--- Trecho fornecido ---

Sobretudo, se não tivermos lido o Sutra do Coração e
pegarmos para ver, da á impressão de que é uma loucura, por que só fica dizendo
“não, não, não”. Se tivermos treinamento no Budismo, também parece um delírio
(talvez até mais) porque o sutra nega tudo o que aprendemos e tentamos
cultivar.
O Sutra do Coração e os outros Sutras Prajnaparamita tratam
sobre diversos temas, mas o ponto fundamental é sobre a ausência de chão ou
falta de solidez em nossa experiência. Eles ensinam que não importa o que
façamos, digamos ou como nos sentimos, não deveríamos acreditar em nada disso.
Não há nada para nos agarrarmos. O sutra nos deixa sem chão o tempo todo e
ainda leva embora todos os nossos brinquedinhos favoritos. Normalmente quando
alguém rouba nossos brinquedos mentais apenas colocamos outros no lugar. Essa é
a razão pela qual os Sutras Prajnaparamita são tão extensos – eles listam todos
os brinquedos que possamos pensar e além, mas a mente continua a procura.
O
ponto fundamental é nos fazer achar um lugar onde possamos parar de procurar,
sem ficar tentando nos agarrar no próximo brinquedo. E aí precisamos sentir
como é esse outro estado mental. Como é vivenciar essa mente de quando não
estamos ávidos por alguma coisa, quando não tentamos nos entreter e quando
nossa mente não busca algo externo, quando não resta para onde ir?
Normalmente pensamos que se um dado fenômeno não é algo,
então deve ser nada, e se é nada¸ então é alguma coisa. Mas a vacuidade é
apenas uma palavra para apontar o fato de que não importa o que dizemos ou
pensamos sobre algo, não irá corresponder corretamente ao que é, porque a nossa
mente dualística se fixa sempre em extremos.
Deste modo, podemos dizer que
vacuidade se trata de como pensar fora da caixa, isso significa, a caixa do
“gosto/não gosto”, de pensamentos dualistas. Contanto que estejamos presos no
dualismo, sempre haverá existência, não existência, permanência, extinção, bom
e ruim. Com essa estrutura de referencia, nunca iremos além, não importa se
somos religiosos, cientistas, budistas, agnósticos, pouco importa.
A vacuidade
nos ensina que precisamos largar o dualismo de vez. A vacuidade aponta para uma
mudança radical de como enxergamos nós e o mundo. Vacuidade não significa
apenas o fim do mundo como o compreendemos, mas em primeiro lugar, que esse
mundo nunca existiu.
Por que o nome “Sutra do Coração”? O sutra tem esse nome
porque ensina o coração do Mahayana , principalmente em termos de visão.
Entretanto, a motivação básica do Mahayana está implicitamente contida no
sutra, na forma de Avalokiteshvara, o grande bodisatva que é a corporificação
da bondade amorosa e compaixão de todos os budas. Na verdade esse é o único
Sutra Prajnaparamita no qual Avalokiteshvara aparece e sendo o principal
personagem. Contudo, o Sutra do Coração ensina a vacuidade através da tônica da
compaixão.

--- Linhas de dados ---

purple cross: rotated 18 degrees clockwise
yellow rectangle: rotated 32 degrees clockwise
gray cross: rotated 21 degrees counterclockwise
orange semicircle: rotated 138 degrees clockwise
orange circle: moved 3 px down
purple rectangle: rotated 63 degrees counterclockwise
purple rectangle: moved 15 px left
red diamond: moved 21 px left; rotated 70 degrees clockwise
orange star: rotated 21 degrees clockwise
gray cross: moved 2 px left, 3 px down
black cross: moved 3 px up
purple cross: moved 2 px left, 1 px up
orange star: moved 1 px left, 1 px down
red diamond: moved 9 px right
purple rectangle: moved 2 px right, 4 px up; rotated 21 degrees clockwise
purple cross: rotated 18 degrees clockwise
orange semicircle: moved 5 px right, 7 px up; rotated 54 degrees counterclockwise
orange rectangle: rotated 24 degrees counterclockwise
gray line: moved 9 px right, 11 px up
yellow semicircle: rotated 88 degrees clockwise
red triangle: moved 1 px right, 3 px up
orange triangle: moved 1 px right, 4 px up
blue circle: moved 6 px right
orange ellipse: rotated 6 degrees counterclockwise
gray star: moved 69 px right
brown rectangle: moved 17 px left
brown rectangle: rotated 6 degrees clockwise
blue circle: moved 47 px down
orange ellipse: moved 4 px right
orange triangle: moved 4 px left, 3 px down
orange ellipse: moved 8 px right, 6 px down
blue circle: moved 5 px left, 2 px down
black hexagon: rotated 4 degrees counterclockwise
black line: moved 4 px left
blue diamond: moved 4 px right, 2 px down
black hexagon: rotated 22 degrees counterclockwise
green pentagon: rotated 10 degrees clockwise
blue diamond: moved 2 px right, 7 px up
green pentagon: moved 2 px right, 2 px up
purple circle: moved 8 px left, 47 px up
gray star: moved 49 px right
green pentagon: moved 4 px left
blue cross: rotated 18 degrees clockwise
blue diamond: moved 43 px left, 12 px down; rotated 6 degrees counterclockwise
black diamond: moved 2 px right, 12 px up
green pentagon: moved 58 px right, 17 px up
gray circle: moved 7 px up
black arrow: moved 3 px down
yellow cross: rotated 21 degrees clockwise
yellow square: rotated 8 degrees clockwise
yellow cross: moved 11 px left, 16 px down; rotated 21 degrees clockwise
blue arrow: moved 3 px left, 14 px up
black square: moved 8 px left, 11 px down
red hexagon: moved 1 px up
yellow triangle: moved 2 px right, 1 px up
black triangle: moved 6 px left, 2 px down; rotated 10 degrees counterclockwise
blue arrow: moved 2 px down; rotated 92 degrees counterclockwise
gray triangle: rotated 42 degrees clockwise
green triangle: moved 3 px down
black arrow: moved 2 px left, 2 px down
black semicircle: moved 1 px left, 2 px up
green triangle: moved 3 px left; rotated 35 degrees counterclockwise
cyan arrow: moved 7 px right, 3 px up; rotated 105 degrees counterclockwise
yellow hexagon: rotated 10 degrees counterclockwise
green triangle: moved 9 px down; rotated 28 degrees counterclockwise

---

Sobre a tarefa:
Responda às perguntas abaixo sobre o trecho acerca do Sutra do Coração:
(a) Por que os Sutras Prajnaparamita são tão extensos?
(b) Por que o sutra recebe o nome "Sutra do Coração"?
(c) Quem aparece no sutra como a corporificação da bondade amorosa e compaixão de todos os budas?

Resultado final:
(a) Porque listam todos os brinquedos que possamos pensar e além, mas a mente continua a procura.
(b) Porque ensina o coração do Mahayana, principalmente em termos de visão.
(c) Avalokiteshvara, o grande bodisatva.